SUMMERS COUNTY, (Hinton News) – Editor’s note: This is a companion piece to the “Connections between Concord University and Summers County” series.
The story of A.A. Hopkins (CSNS, 1900) begins with a conclusion but not an end: the current status of the West Virginia Teachers’ Retirement System. The System now shows assets of almost $9 billion and provides annual benefits to 36,394 retirees whose average annual payment is $21,415, modest compensation perhaps but for the vision of Mr. Hopkins in the early days of the 20th Century it would have been zero.
Thanks to Mary Hopkins’ careful reading of our first article, we know that it was A.A., not his father Lewis, who taught in the Summers and Mercer county schools for an astounding 60 years. In addition, he served in the WV House of Delegates from 1938 to 1942 which positioned him to do great good for the teachers of our state.

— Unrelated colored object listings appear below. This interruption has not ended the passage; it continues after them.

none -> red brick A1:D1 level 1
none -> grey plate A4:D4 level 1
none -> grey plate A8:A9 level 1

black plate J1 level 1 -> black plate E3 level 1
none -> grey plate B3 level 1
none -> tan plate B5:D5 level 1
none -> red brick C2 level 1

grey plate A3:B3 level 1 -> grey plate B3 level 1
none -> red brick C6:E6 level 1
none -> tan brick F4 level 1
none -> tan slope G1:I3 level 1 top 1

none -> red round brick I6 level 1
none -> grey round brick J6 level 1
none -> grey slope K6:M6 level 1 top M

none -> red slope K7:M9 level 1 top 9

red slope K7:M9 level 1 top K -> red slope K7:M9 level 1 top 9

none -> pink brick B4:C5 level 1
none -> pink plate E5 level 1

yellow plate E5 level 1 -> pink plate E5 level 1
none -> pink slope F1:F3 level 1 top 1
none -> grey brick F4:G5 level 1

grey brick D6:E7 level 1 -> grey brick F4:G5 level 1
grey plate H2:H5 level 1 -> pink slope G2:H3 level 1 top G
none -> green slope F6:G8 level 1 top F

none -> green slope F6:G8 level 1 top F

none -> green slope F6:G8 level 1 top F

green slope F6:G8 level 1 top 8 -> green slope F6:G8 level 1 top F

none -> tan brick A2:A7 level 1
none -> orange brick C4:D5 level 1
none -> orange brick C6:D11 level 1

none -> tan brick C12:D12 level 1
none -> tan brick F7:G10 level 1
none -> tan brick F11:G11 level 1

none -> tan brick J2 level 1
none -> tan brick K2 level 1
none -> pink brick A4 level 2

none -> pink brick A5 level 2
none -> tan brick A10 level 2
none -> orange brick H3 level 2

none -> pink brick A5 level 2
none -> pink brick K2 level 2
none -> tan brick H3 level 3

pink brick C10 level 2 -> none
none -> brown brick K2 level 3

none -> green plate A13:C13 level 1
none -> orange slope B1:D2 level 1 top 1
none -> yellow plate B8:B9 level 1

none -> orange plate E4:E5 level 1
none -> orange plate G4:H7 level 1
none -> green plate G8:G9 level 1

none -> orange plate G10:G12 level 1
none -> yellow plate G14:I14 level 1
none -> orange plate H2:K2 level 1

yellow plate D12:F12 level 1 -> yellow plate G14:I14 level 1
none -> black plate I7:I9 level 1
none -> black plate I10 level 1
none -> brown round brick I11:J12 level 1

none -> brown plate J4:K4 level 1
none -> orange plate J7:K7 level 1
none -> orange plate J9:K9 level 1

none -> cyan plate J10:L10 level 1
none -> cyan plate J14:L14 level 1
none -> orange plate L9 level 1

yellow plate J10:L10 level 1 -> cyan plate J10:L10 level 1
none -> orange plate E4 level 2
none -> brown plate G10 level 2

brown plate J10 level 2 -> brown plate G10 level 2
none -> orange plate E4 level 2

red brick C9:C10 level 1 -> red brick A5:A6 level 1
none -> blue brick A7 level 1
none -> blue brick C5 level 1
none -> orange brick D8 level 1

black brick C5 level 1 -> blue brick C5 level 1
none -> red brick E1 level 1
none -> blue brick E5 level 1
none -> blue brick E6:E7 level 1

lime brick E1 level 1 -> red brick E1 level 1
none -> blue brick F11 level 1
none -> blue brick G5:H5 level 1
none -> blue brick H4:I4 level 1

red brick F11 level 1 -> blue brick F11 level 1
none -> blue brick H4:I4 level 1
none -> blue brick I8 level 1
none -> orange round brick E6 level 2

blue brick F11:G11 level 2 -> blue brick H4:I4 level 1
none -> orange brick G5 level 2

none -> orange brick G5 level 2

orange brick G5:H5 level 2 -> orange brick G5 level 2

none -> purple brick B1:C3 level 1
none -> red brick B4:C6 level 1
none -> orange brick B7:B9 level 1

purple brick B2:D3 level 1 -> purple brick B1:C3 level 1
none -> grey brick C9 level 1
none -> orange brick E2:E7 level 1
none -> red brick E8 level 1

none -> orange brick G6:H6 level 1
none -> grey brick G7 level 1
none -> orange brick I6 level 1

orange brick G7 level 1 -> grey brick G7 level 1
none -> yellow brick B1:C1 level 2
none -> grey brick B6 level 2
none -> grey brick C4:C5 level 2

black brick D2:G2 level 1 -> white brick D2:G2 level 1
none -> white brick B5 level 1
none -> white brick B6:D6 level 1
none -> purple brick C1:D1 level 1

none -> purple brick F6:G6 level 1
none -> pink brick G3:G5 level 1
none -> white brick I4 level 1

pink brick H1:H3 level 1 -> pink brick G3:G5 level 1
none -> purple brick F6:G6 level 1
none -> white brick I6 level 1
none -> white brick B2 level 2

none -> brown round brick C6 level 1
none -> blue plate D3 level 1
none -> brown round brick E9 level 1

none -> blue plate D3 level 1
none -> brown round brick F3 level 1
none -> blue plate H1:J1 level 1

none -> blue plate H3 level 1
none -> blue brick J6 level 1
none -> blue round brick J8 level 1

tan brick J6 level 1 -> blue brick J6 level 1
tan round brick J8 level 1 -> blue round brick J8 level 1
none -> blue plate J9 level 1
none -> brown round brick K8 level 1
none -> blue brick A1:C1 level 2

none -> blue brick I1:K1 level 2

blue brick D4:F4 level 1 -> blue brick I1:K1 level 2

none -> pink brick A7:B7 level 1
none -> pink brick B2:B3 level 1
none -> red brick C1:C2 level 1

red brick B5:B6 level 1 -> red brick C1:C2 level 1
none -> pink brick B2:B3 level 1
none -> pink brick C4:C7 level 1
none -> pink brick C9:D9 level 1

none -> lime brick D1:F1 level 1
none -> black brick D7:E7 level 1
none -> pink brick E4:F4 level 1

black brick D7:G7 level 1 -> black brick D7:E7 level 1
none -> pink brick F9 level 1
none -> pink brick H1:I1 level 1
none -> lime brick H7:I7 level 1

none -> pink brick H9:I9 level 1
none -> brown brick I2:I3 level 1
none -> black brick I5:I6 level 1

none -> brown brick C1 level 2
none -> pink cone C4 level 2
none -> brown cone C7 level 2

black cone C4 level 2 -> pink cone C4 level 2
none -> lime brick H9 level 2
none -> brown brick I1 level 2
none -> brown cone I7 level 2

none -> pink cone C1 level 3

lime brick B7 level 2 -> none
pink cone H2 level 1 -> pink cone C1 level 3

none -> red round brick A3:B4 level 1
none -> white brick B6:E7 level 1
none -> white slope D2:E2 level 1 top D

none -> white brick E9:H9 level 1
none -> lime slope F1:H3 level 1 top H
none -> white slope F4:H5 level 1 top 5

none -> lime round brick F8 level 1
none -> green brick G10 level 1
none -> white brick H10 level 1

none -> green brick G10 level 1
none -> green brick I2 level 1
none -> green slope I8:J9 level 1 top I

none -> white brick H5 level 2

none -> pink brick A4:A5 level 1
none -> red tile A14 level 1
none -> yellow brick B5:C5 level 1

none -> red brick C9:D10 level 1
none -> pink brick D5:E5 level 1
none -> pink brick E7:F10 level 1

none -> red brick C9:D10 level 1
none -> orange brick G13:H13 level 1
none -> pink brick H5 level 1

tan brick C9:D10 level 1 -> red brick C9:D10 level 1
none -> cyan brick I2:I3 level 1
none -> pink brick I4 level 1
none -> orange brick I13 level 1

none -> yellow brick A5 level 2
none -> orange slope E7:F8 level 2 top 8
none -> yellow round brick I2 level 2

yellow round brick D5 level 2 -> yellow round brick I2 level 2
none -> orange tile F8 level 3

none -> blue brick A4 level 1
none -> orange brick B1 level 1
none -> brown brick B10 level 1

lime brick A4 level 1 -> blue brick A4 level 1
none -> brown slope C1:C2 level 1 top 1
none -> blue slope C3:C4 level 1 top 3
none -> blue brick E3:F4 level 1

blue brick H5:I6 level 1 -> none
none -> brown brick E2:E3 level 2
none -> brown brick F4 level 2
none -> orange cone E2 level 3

The 1920s saw considerable concern for the challenge of retaining good teachers, a problem that persisted through the Depression years of the 1930s. Legislation as early as 1919 and subsequent support of the state board of education allowed local school districts to pension teachers who had taught 40 regular terms. Pensions in those days ranged from $20 to $50 per month. But, it was not until Hopkins drafted legislation during his time in the House that WV adopted a statewide teacher retirement system
Hopkins, who had taken a giant step for teachers, took his first steps as a baby on Ugly Branch in the Pipestem area. In later life, he would write the “Genealogical History of the Hopkins, Farley, Cook, Keaton, and Brown Families,” a work essential for understanding the early history of the Pipestem people.